> _Your goal_:
In the records below, begin at the line containing "conocidas, caras anónimas, la" and end at the line containing "Deja una respuesta"; quote every line in that span exactly, including both boundary lines, and no others.

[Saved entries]
________________

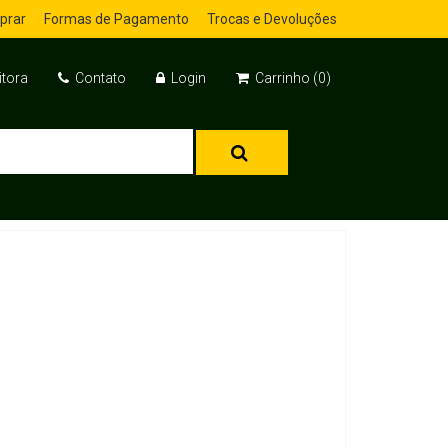
prar
Formas de Pagamento
Trocas e Devoluções
itora
Contato
Login
Carrinho (0)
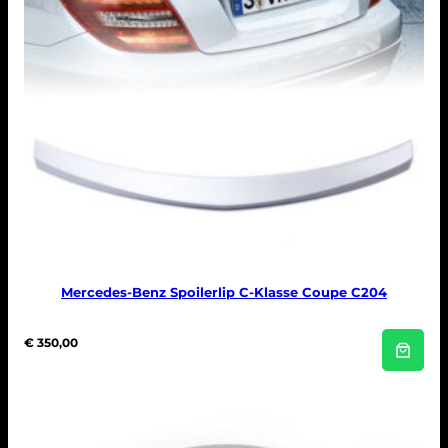
Mercedes-Benz Spoilerlip C-Klasse Coupe C204
€
350,00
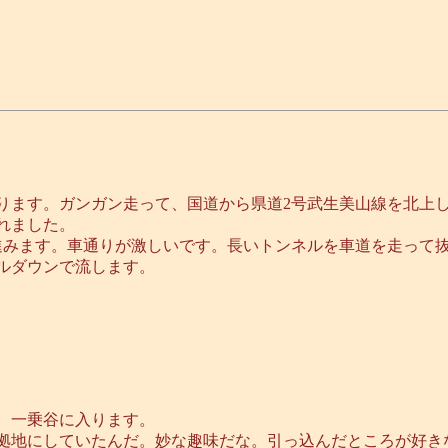
ります。ガンガン走って、国道から県道2号武生美山線を北上
れました。
へ進みます。車通りが激しいです。長いトンネルを車道を走って
ルダウンで流します。
、一乗谷に入ります。
拠地にしていたんだ。妙な趣味だな。引っ込んだところが好き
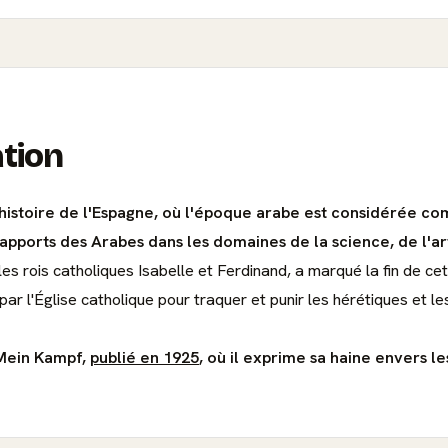
ation
l'histoire de l'Espagne, où l'époque arabe est considérée c
orts des Arabes dans les domaines de la science, de l'art 
es rois catholiques Isabelle et Ferdinand, a marqué la fin de ce
ar l'Église catholique pour traquer et punir les hérétiques et les
r Mein Kampf,
publié en 1925
, où il exprime sa haine envers le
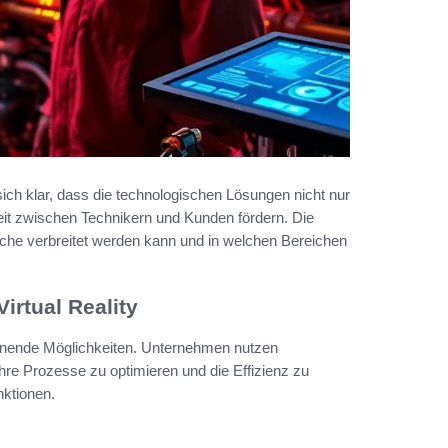
sich klar, dass die technologischen Lösungen nicht nur
eit zwischen Technikern und Kunden fördern. Die
nche verbreitet werden kann und in welchen Bereichen
irtual Reality
spannende Möglichkeiten. Unternehmen nutzen
ihre Prozesse zu optimieren und die Effizienz zu
nktionen.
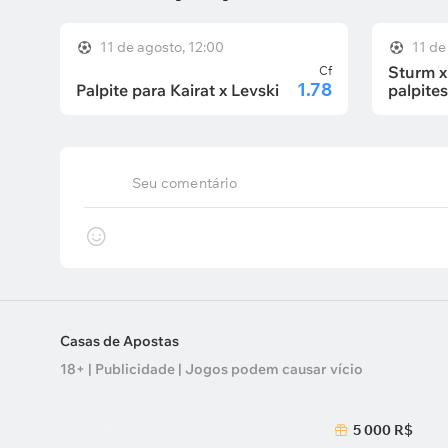
11 de agosto, 12:00
11 de
Sturm x
Cf
1.78
Palpite para Kairat x Levski
palpite
Seu comentário
Casas de Apostas
18+ | Publicidade | Jogos podem causar vício
5 000 R$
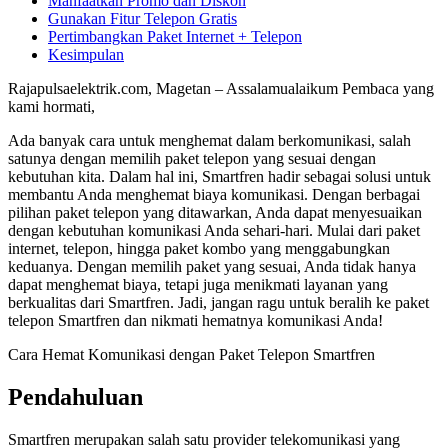
Manfaatkan Promo dan Diskon
Gunakan Fitur Telepon Gratis
Pertimbangkan Paket Internet + Telepon
Kesimpulan
Rajapulsaelektrik.com, Magetan – Assalamualaikum Pembaca yang
kami hormati,
Ada banyak cara untuk menghemat dalam berkomunikasi, salah
satunya dengan memilih paket telepon yang sesuai dengan
kebutuhan kita. Dalam hal ini, Smartfren hadir sebagai solusi untuk
membantu Anda menghemat biaya komunikasi. Dengan berbagai
pilihan paket telepon yang ditawarkan, Anda dapat menyesuaikan
dengan kebutuhan komunikasi Anda sehari-hari. Mulai dari paket
internet, telepon, hingga paket kombo yang menggabungkan
keduanya. Dengan memilih paket yang sesuai, Anda tidak hanya
dapat menghemat biaya, tetapi juga menikmati layanan yang
berkualitas dari Smartfren. Jadi, jangan ragu untuk beralih ke paket
telepon Smartfren dan nikmati hematnya komunikasi Anda!
Cara Hemat Komunikasi dengan Paket Telepon Smartfren
Pendahuluan
Smartfren merupakan salah satu provider telekomunikasi yang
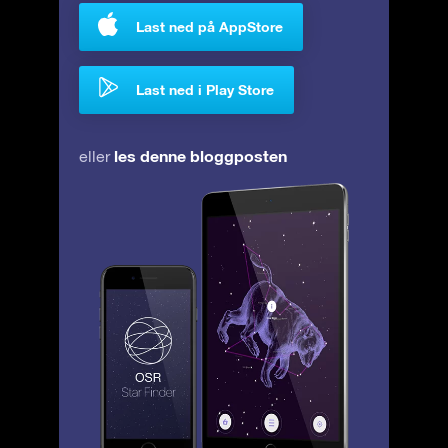
Last ned på AppStore
Last ned i Play Store
les denne bloggposten
eller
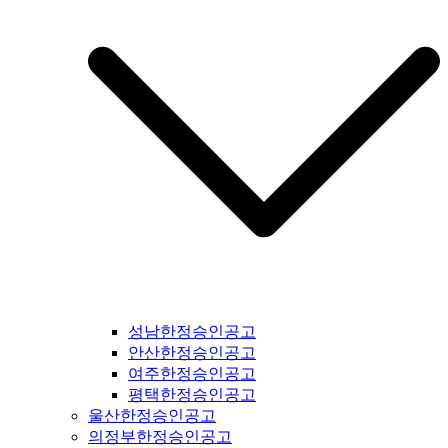
강남구일간지공고 #용산구일간지공고 #성동구일간지공고 #동
대문구일간지공고 #중구일간지공고 #마포구일간지공고 #은평
구일간지공고 #강북구일간지공고 #도봉구일간지공고 #노원구
일간지공고 #중랑구일간지공고 #강원도일간지공고 #철원군일
간지공고 #양구군일간지공고 #인제군일간지공고 #고성군일간
지공고 #속초시일간지공고 #양양군일간지공고 #홍천군일간지
공고 #화천군일간지공고 #춘천시일간지공고 #횡성군일간지공
고 #원주시일간지공고 #평창군일간지공고 #정선군일간지공고
#강릉시일간지공고 #동해시일간지공고 #삼척시일간지공고 #
태백시일간지공고 #영월군일간지공고 #충북일간지공고 #충청
북도일간지공고 #제천시일간지공고 #단양군일간지공고 #충주
시일간지공고 #괴산군일간지공고 #음성군일간지공고 #진천군
일간지공고 #증평군일간지공고 #청주시일간지공고 #보은군일
간지공고 #옥천군일간지공고 #영동군일간지공고 #오창읍일간
지공고 #충청남도일간지공고 #충남일간지공고 #태안군일간지
공고 #서산시일간지공고 #당진시일간지공고 #홍성군일간지공
성남한정승인공고
고 #예산군일간지공고 #아산시일간지공고 #천안시일간지공고
안산한정승인공고
#청양군일간지공고 #안면도일간지공고 #보령시일간지공고 #
여주한정승인공고
부여군일간지공고 #서천군일간지공고 #논산시일간지공고 #계
평택한정승인공고
룡시일간지공고 #공주시일간지공고 #금산군군일간지공고 #덕
울산한정승인공고
산면일간지공고 #공주시일간지공고 #정안면일간지공고 #안면
의정부한정승인공고
도일간지공고 #대전시일간지공고 #전라북도일간지공고 #전북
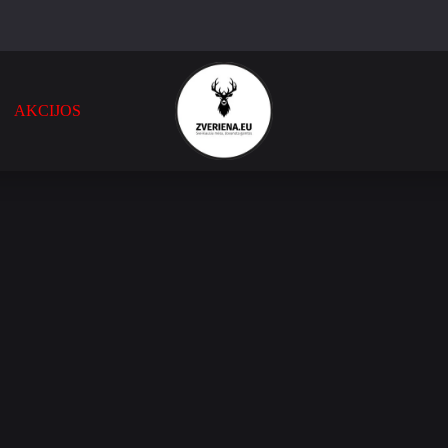
AKCIJOS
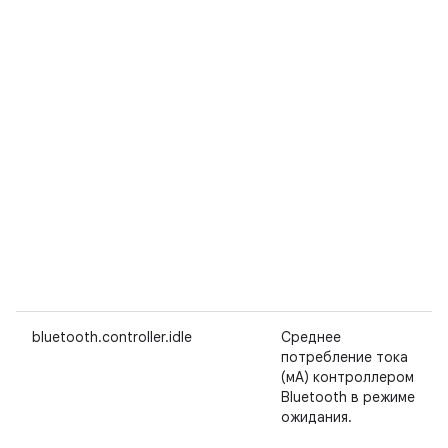
bluetooth.controller.idle
Среднее
потребление тока
(мА) контроллером
Bluetooth в режиме
ожидания.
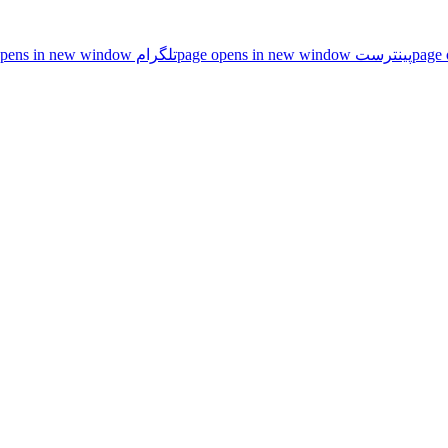
پینترست page opens in new window
تلگرام page opens in new window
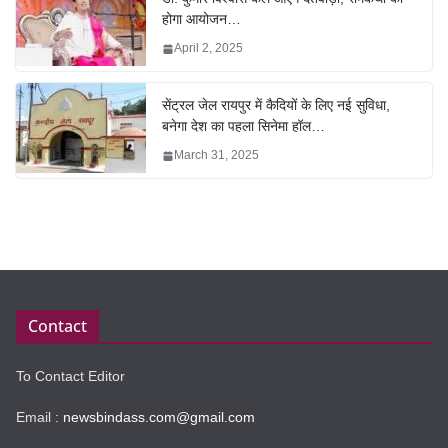
होगा आयोजन…
April 2, 2025
सेंट्रल जेल रायपुर में कैदियों के लिए नई सुविधा,
बनेगा देश का पहला सिनेमा हॉल…
March 31, 2025
Contact
To Contact Editor
Email :
newsbindass.com@gmail.com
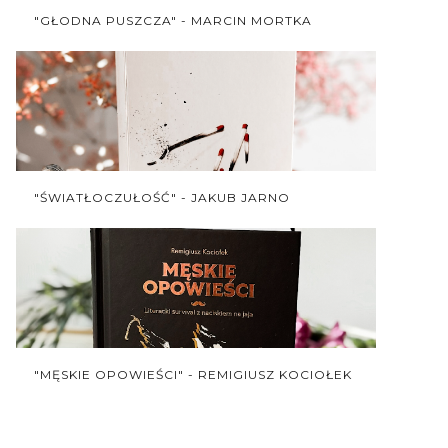
"GŁODNA PUSZCZA" - MARCIN MORTKA
"ŚWIATŁOCZUŁOŚĆ" - JAKUB JARNO
"MĘSKIE OPOWIEŚCI" - REMIGIUSZ KOCIOŁEK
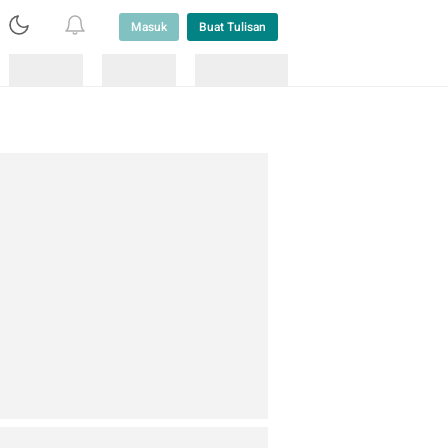
Masuk
Buat Tulisan
Loading
Loading
Lainnya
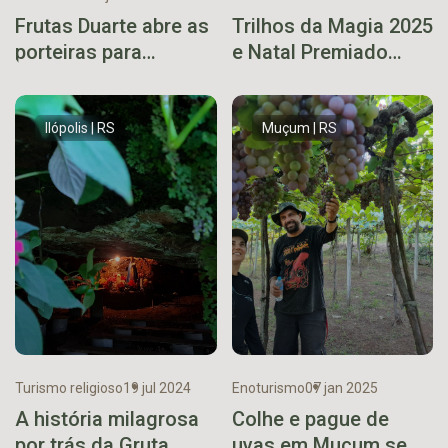
Frutas Duarte abre as
Trilhos da Magia 2025
porteiras para
e Natal Premiado
experiência de
impulsionam fim de
colheita de uvas em
ano em Muçum
Paverama
Ilópolis | RS
Muçum | RS
Turismo religioso
19 jul 2024
Enoturismo
07 jan 2025
A história milagrosa
Colhe e pague de
por trás da Gruta
uvas em Muçum se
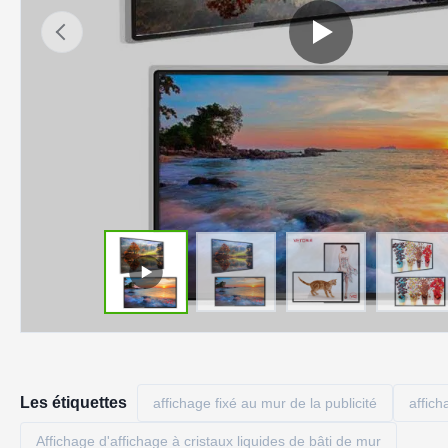
Les étiquettes
affichage fixé au mur de la publicité
affich
Affichage d'affichage à cristaux liquides de bâti de mur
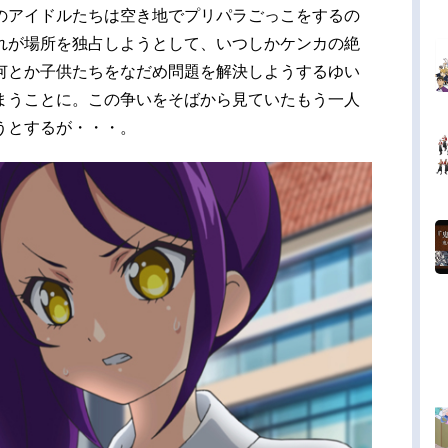
のアイドルたちは空き地でプリパラごっこをするの
れが場所を独占しようとして、いつしかケンカの絶
何とか子供たちをなだめ問題を解決しようするゆい
まうことに。この争いをそばから見ていたもう一人
うとするが・・・。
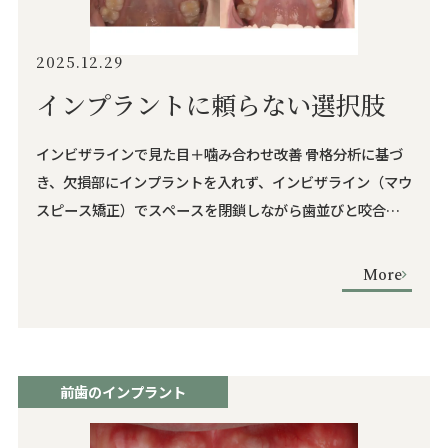
2025.12.29
インプラントに頼らない選択肢
インビザラインで見た目＋噛み合わせ改善 骨格分析に基づ
き、欠損部にインプラントを入れず、インビザライン（マウ
スピース矯正）でスペースを閉鎖しながら歯並びと咬合を
同時に改善しました。 当院は「歯がない＝必ずインプラン
ト」ではなく、年齢・骨格・歯並び・将来の管理まで見据
More
えて、複数の選択肢から最小侵襲の最適解をご提案します。
『症例背景』 他院で「イン …
前歯のインプラント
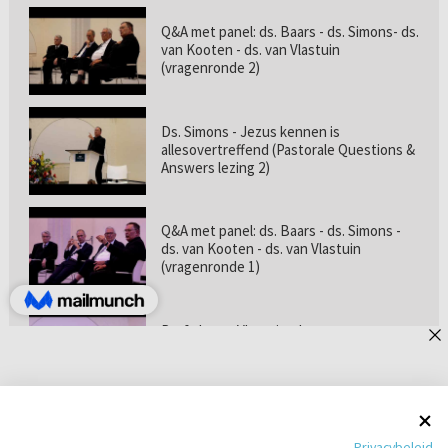
Q&A met panel: ds. Baars - ds. Simons- ds.
van Kooten - ds. van Vlastuin
(vragenronde 2)
Ds. Simons - Jezus kennen is
allesovertreffend (Pastorale Questions &
Answers lezing 2)
Q&A met panel: ds. Baars - ds. Simons -
ds. van Kooten - ds. van Vlastuin
(vragenronde 1)
Prof. dr. van Vlastuin - Is
geloofszekerheid de norm? (Pastorale
Questions & Answers lezing 1)
Pastorie online - met ds. Tramper over
Privacybeleid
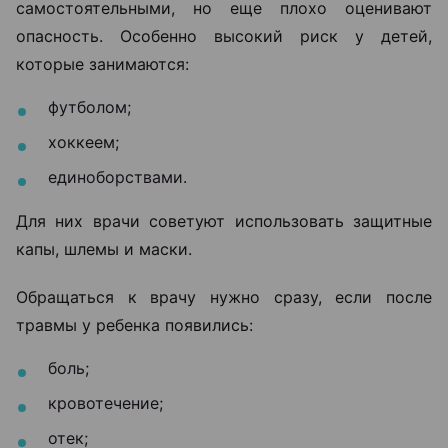
самостоятельными, но еще плохо оценивают
опасность. Особенно высокий риск у детей,
которые занимаются:
футболом;
хоккеем;
единоборствами.
Для них врачи советуют использовать защитные
капы, шлемы и маски.
Обращаться к врачу нужно сразу, если после
травмы у ребенка появились:
боль;
кровотечение;
отек;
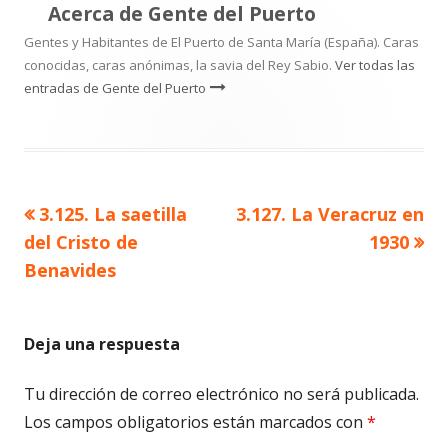
Acerca de
Gente del Puerto
Gentes y Habitantes de El Puerto de Santa María (España). Caras
conocidas, caras anónimas, la savia del Rey Sabio.
Ver todas las
entradas de Gente del Puerto
Artículo
Artículo
3.125. La saetilla
3.127. La Veracruz en
Navegación
anterior
siguiente
del Cristo de
1930
de
Benavides
entradas
Deja una respuesta
Tu dirección de correo electrónico no será publicada.
Los campos obligatorios están marcados con
*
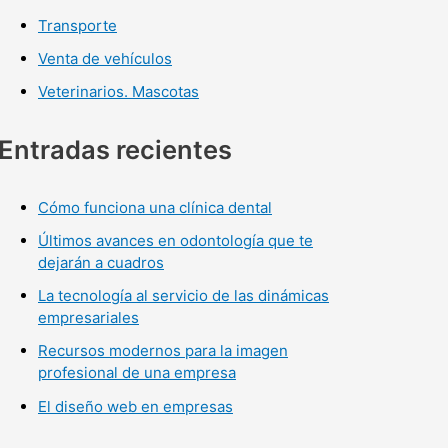
Transporte
Venta de vehículos
Veterinarios. Mascotas
Entradas recientes
Cómo funciona una clínica dental
Últimos avances en odontología que te
dejarán a cuadros
La tecnología al servicio de las dinámicas
empresariales
Recursos modernos para la imagen
profesional de una empresa
El diseño web en empresas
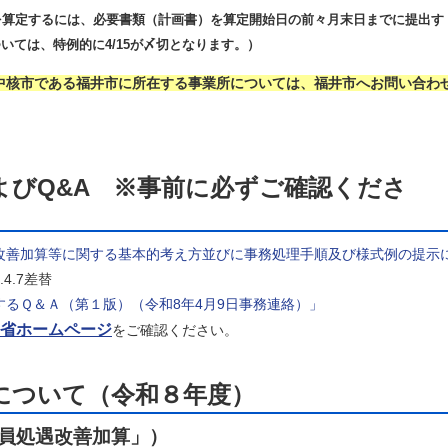
を算定するには、必要書類（計画書）を算定開始日の前々月末日までに提出す
いては、特例的に4/15が〆切となります。）
中核市である福井市
に所在する事業所については、福井市へお問い合わ
よびQ&A ※事前に必ずご確認くださ
改善加算等に関する基本的考え方並びに事務処理手順及び様式例の提示
.4.7差替
るＱ＆Ａ（第１版）（令和8年4月9日事務連絡）」
省ホームページ
をご確認ください。
について（令和８年度）
員
処遇改善加算
」）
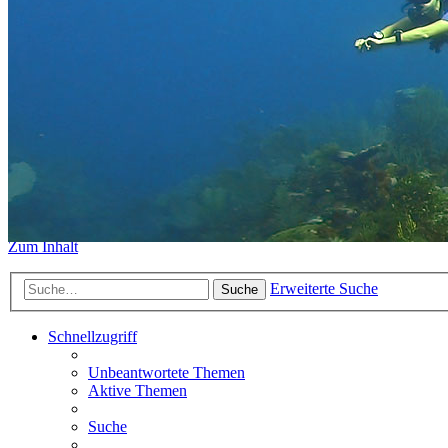
https://www.sidemount-forum.
Das alte Forum hier existiert n
Sidemount-Forum
Erlebe den Unterschied
Zum Inhalt
Erweiterte Suche
Suche
Schnellzugriff
Unbeantwortete Themen
Aktive Themen
Suche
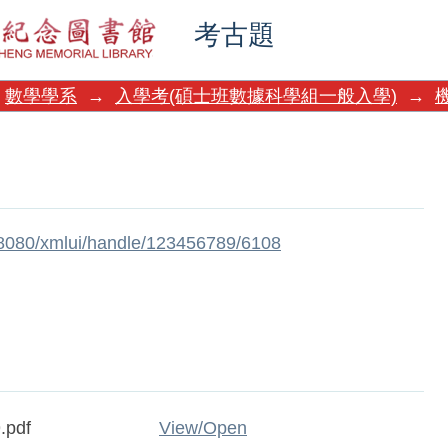
考古題
數學學系
→
入學考(碩士班數據科學組一般入學)
→
w:8080/xmlui/handle/123456789/6108
.pdf
View/
Open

________________

> _The completed task_:
conocidas, caras anónimas, la savia del Rey Sabio.
Ver todas las
entradas de Gente del Puerto
Artículo
Artículo
3.125. La saetilla
3.127. La Veracruz en
Navegación
anterior
siguiente
del Cristo de
1930
de
Benavides
entradas
Deja una respuesta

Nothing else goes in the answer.